__What this task involves__:
Reproduce every line of the items below word for word, leaving out the pictures.

[Data listing]
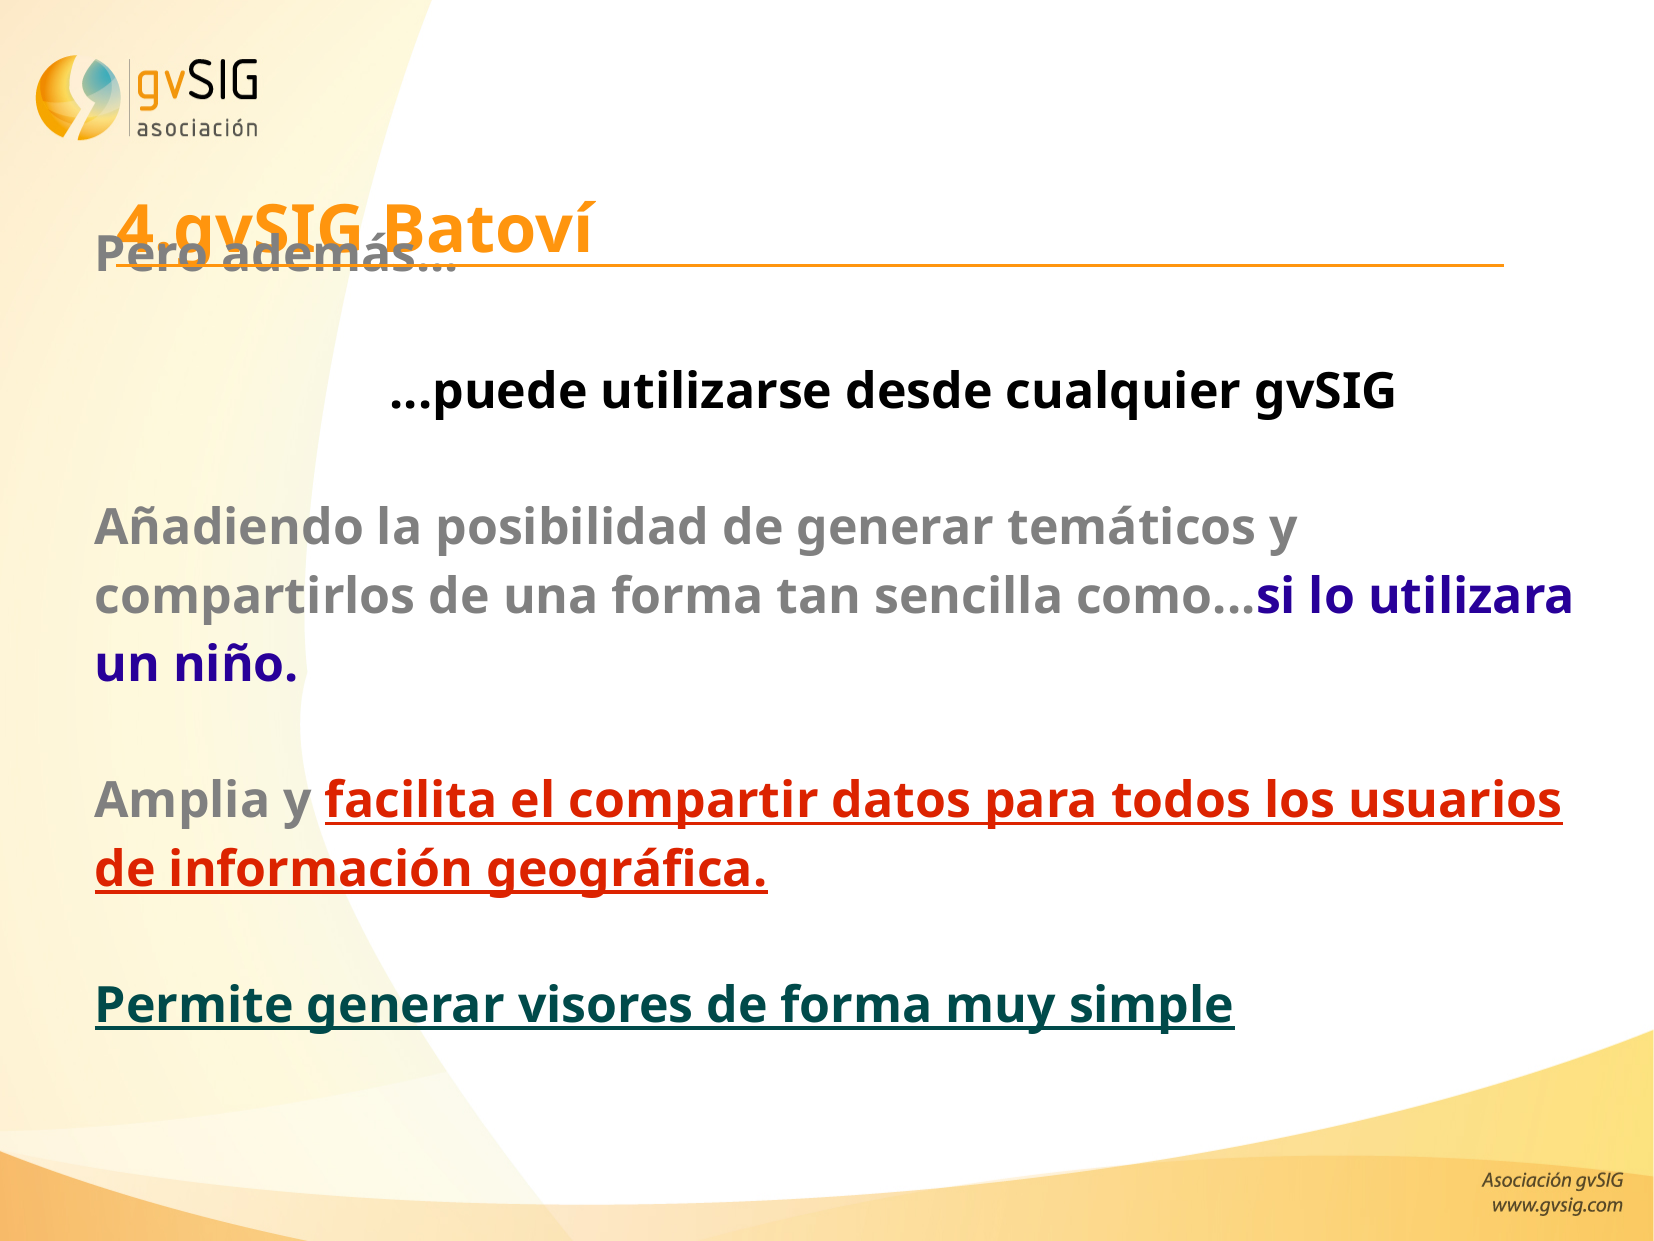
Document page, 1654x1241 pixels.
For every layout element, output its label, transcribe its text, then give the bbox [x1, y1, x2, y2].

picture [0, 0, 1654, 1241]
title 4.gvSIG Batoví [116, 177, 1605, 276]
title Pero además... ...puede utilizarse desde cualquier gvSIG Añadiendo la posibilidad de generar temáticos y compartirlos de una forma tan sencilla como...si lo utilizara un niño. Amplia y facilita el compartir datos para todos los usuarios de información geográfica. Permite generar visores de forma muy simple [94, 276, 1609, 979]
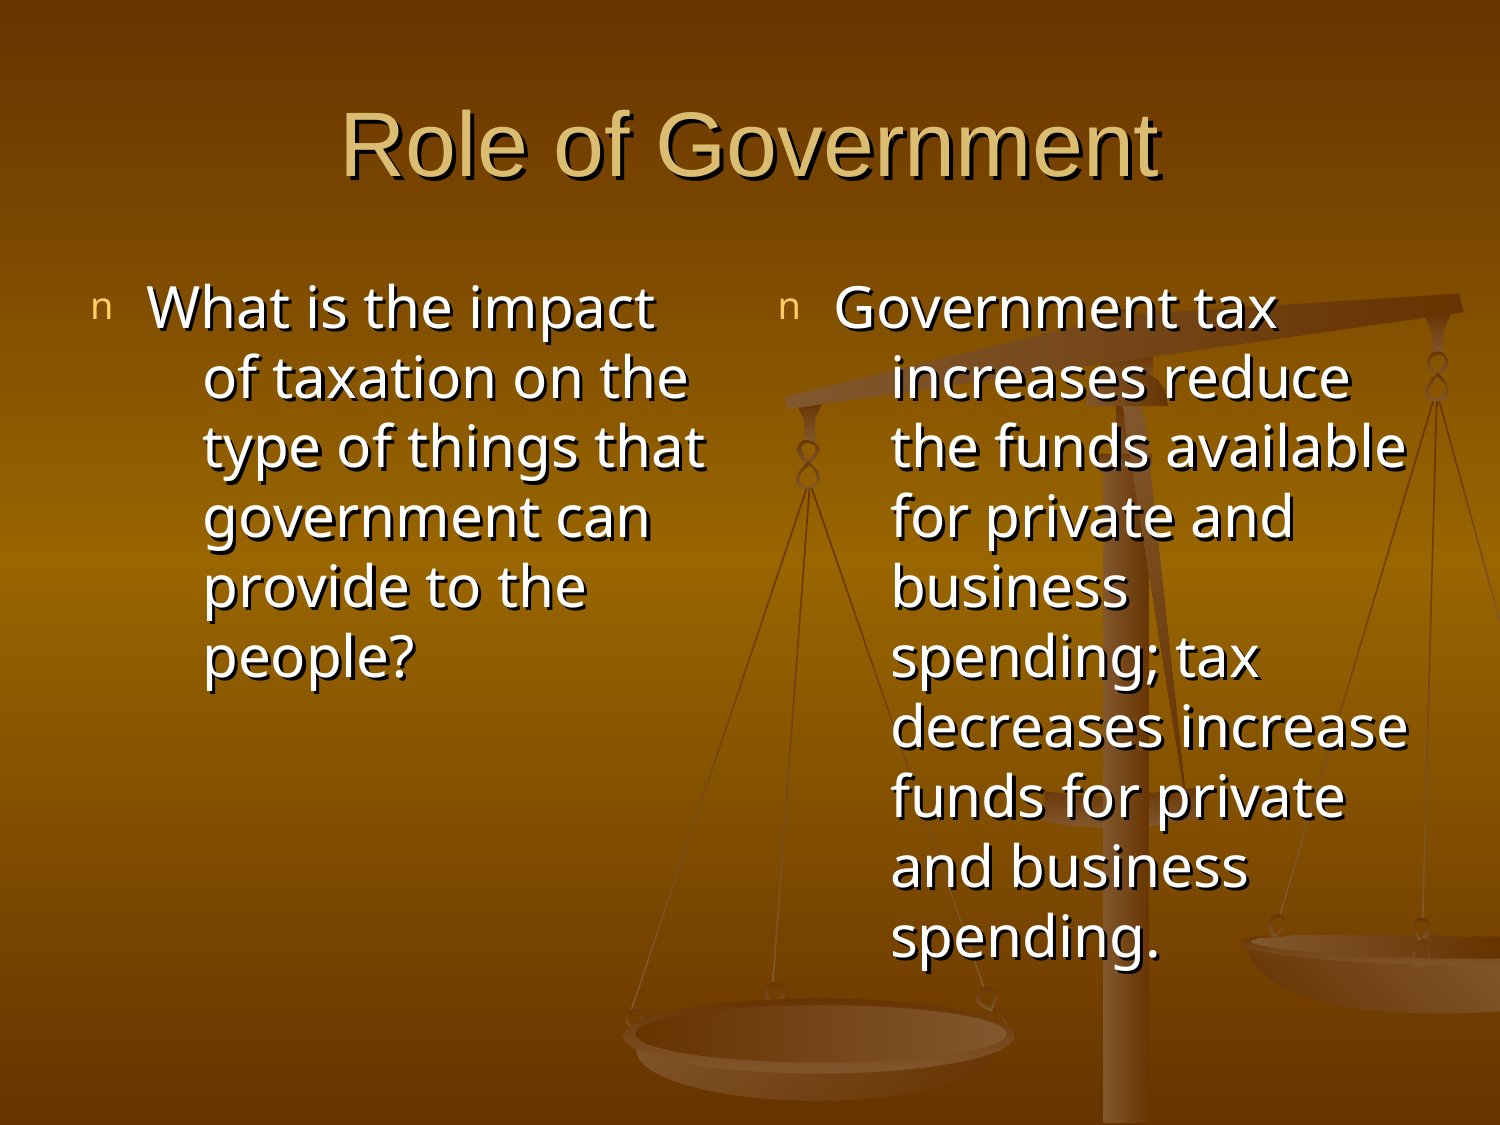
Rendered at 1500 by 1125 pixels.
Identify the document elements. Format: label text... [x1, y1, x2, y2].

list Government tax increases reduce the funds available for private and business spending; tax decreases increase funds for private and business spending. [762, 262, 1426, 1006]
list What is the impact of taxation on the type of things that government can provide to the people? [75, 262, 738, 1006]
title Role of Government [75, 45, 1426, 234]
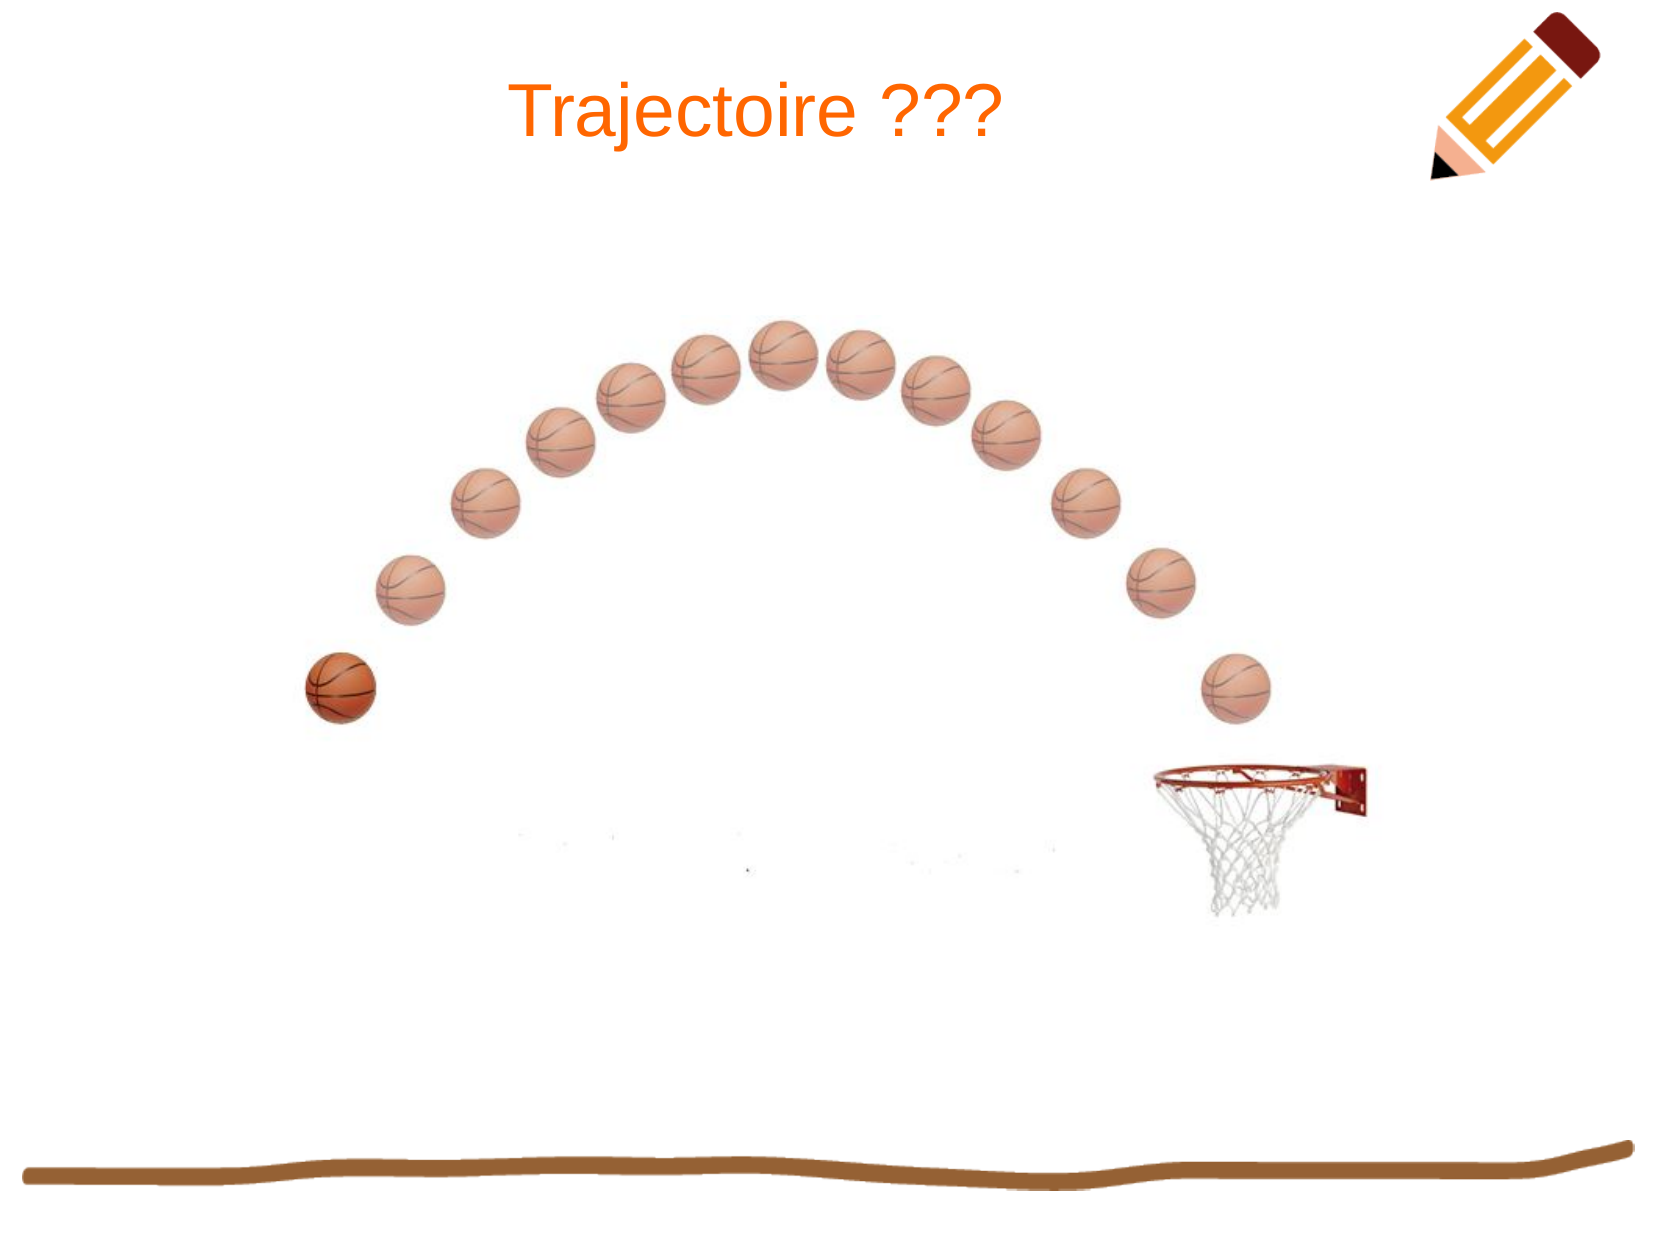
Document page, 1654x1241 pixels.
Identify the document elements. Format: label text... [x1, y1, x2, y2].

__Solution for this problem__:
Document page, 1654x1241 pixels.
For every layout element, output its label, transcribe its text, then give the bbox [x1, y1, x2, y2].

picture [0, 0, 1654, 1241]
title 4.gvSIG Batoví [116, 177, 1605, 276]
title Pero además... ...puede utilizarse desde cualquier gvSIG Añadiendo la posibilidad de generar temáticos y compartirlos de una forma tan sencilla como...si lo utilizara un niño. Amplia y facilita el compartir datos para todos los usuarios de información geográfica. Permite generar visores de forma muy simple [94, 276, 1609, 979]
Rendered at 1500 by 1125 pixels.
Identify the document elements. Format: label text... [x1, y1, x2, y2].

list Government tax increases reduce the funds available for private and business spending; tax decreases increase funds for private and business spending. [762, 262, 1426, 1006]
list What is the impact of taxation on the type of things that government can provide to the people? [75, 262, 738, 1006]
title Role of Government [75, 45, 1426, 234]
Document page, 1654x1241 pixels.
Identify the document elements. Format: label text... [x1, y1, x2, y2].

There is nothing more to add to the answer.